§ **What you should do**:
Format the records below as a single numbered list, one line per entry, and leave out the blank lines.
*** Opening of Dataset extract ***
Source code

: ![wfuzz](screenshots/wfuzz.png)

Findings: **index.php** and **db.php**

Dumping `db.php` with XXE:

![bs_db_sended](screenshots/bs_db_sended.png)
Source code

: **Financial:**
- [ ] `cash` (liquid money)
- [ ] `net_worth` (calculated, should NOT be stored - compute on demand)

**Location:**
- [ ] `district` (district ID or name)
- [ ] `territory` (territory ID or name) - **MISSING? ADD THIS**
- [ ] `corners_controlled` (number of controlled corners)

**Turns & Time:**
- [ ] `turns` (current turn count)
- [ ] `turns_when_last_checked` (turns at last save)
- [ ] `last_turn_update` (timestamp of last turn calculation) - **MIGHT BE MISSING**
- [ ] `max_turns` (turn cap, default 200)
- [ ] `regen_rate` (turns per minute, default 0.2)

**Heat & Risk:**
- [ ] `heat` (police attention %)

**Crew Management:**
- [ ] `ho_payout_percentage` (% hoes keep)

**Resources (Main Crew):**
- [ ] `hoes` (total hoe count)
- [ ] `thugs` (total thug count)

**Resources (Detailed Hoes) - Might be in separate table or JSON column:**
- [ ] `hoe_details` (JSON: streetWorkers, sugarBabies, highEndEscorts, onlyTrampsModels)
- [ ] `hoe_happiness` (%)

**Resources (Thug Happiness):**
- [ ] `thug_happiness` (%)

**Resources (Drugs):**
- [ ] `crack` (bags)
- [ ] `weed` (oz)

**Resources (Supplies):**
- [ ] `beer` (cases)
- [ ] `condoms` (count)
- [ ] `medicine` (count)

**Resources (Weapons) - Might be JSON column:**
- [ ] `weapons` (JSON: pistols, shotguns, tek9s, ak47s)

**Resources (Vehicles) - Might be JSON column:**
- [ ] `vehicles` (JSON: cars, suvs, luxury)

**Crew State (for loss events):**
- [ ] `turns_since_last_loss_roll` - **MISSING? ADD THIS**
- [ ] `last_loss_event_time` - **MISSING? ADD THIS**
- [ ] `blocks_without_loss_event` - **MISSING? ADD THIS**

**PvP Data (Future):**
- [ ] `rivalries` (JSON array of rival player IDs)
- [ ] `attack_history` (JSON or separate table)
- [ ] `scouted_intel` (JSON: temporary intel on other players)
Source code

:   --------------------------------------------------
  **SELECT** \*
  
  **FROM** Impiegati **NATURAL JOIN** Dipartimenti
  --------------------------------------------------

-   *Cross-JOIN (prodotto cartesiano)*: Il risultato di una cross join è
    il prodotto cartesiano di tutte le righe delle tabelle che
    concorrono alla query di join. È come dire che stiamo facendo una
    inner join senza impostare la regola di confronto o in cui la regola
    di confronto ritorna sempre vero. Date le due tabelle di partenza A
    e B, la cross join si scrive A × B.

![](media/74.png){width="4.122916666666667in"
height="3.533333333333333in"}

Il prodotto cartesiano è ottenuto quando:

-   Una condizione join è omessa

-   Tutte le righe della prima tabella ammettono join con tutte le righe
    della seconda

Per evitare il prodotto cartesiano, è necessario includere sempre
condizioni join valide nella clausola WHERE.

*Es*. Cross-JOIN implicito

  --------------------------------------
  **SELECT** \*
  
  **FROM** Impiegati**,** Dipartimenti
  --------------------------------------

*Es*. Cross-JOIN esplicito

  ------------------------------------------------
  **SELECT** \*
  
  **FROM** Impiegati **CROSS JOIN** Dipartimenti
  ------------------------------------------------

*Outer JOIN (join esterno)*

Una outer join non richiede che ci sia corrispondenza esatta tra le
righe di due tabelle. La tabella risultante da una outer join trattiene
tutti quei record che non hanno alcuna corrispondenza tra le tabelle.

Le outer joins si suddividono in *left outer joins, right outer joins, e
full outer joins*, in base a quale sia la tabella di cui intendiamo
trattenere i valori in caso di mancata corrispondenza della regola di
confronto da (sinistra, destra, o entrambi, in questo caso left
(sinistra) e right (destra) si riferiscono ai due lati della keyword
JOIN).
*** Close of Dataset extract ***
§ **Answer space**:
1. Source code
2. : ![wfuzz](screenshots/wfuzz.png)
3. Findings: **index.php** and **db.php**
4. Dumping `db.php` with XXE:
5. ![bs_db_sended](screenshots/bs_db_sended.png)
6. Source code
7. : **Financial:**
8. - [ ] `cash` (liquid money)
9. - [ ] `net_worth` (calculated, should NOT be stored - compute on demand)
10. **Location:**
11. - [ ] `district` (district ID or name)
12. - [ ] `territory` (territory ID or name) - **MISSING? ADD THIS**
13. - [ ] `corners_controlled` (number of controlled corners)
14. **Turns & Time:**
15. - [ ] `turns` (current turn count)
16. - [ ] `turns_when_last_checked` (turns at last save)
17. - [ ] `last_turn_update` (timestamp of last turn calculation) - **MIGHT BE MISSING**
18. - [ ] `max_turns` (turn cap, default 200)
19. - [ ] `regen_rate` (turns per minute, default 0.2)
20. **Heat & Risk:**
21. - [ ] `heat` (police attention %)
22. **Crew Management:**
23. - [ ] `ho_payout_percentage` (% hoes keep)
24. **Resources (Main Crew):**
25. - [ ] `hoes` (total hoe count)
26. - [ ] `thugs` (total thug count)
27. **Resources (Detailed Hoes) - Might be in separate table or JSON column:**
28. - [ ] `hoe_details` (JSON: streetWorkers, sugarBabies, highEndEscorts, onlyTrampsModels)
29. - [ ] `hoe_happiness` (%)
30. **Resources (Thug Happiness):**
31. - [ ] `thug_happiness` (%)
32. **Resources (Drugs):**
33. - [ ] `crack` (bags)
34. - [ ] `weed` (oz)
35. **Resources (Supplies):**
36. - [ ] `beer` (cases)
37. - [ ] `condoms` (count)
38. - [ ] `medicine` (count)
39. **Resources (Weapons) - Might be JSON column:**
40. - [ ] `weapons` (JSON: pistols, shotguns, tek9s, ak47s)
41. **Resources (Vehicles) - Might be JSON column:**
42. - [ ] `vehicles` (JSON: cars, suvs, luxury)
43. **Crew State (for loss events):**
44. - [ ] `turns_since_last_loss_roll` - **MISSING? ADD THIS**
45. - [ ] `last_loss_event_time` - **MISSING? ADD THIS**
46. - [ ] `blocks_without_loss_event` - **MISSING? ADD THIS**
47. **PvP Data (Future):**
48. - [ ] `rivalries` (JSON array of rival player IDs)
49. - [ ] `attack_history` (JSON or separate table)
50. - [ ] `scouted_intel` (JSON: temporary intel on other players)
51. Source code
52. :   --------------------------------------------------
53.   **SELECT** \*
54.   **FROM** Impiegati **NATURAL JOIN** Dipartimenti
55.   --------------------------------------------------
56. -   *Cross-JOIN (prodotto cartesiano)*: Il risultato di una cross join è
57.     il prodotto cartesiano di tutte le righe delle tabelle che
58.     concorrono alla query di join. È come dire che stiamo facendo una
59.     inner join senza impostare la regola di confronto o in cui la regola
60.     di confronto ritorna sempre vero. Date le due tabelle di partenza A
61.     e B, la cross join si scrive A × B.
62. ![](media/74.png){width="4.122916666666667in"
63. height="3.533333333333333in"}
64. Il prodotto cartesiano è ottenuto quando:
65. -   Una condizione join è omessa
66. -   Tutte le righe della prima tabella ammettono join con tutte le righe
67.     della seconda
68. Per evitare il prodotto cartesiano, è necessario includere sempre
69. condizioni join valide nella clausola WHERE.
70. *Es*. Cross-JOIN implicito
71.   --------------------------------------
72.   **SELECT** \*
73.   **FROM** Impiegati**,** Dipartimenti
74.   --------------------------------------
75. *Es*. Cross-JOIN esplicito
76.   ------------------------------------------------
77.   **SELECT** \*
78.   **FROM** Impiegati **CROSS JOIN** Dipartimenti
79.   ------------------------------------------------
80. *Outer JOIN (join esterno)*
81. Una outer join non richiede che ci sia corrispondenza esatta tra le
82. righe di due tabelle. La tabella risultante da una outer join trattiene
83. tutti quei record che non hanno alcuna corrispondenza tra le tabelle.
84. Le outer joins si suddividono in *left outer joins, right outer joins, e
85. full outer joins*, in base a quale sia la tabella di cui intendiamo
86. trattenere i valori in caso di mancata corrispondenza della regola di
87. confronto da (sinistra, destra, o entrambi, in questo caso left
88. (sinistra) e right (destra) si riferiscono ai due lati della keyword
89. JOIN).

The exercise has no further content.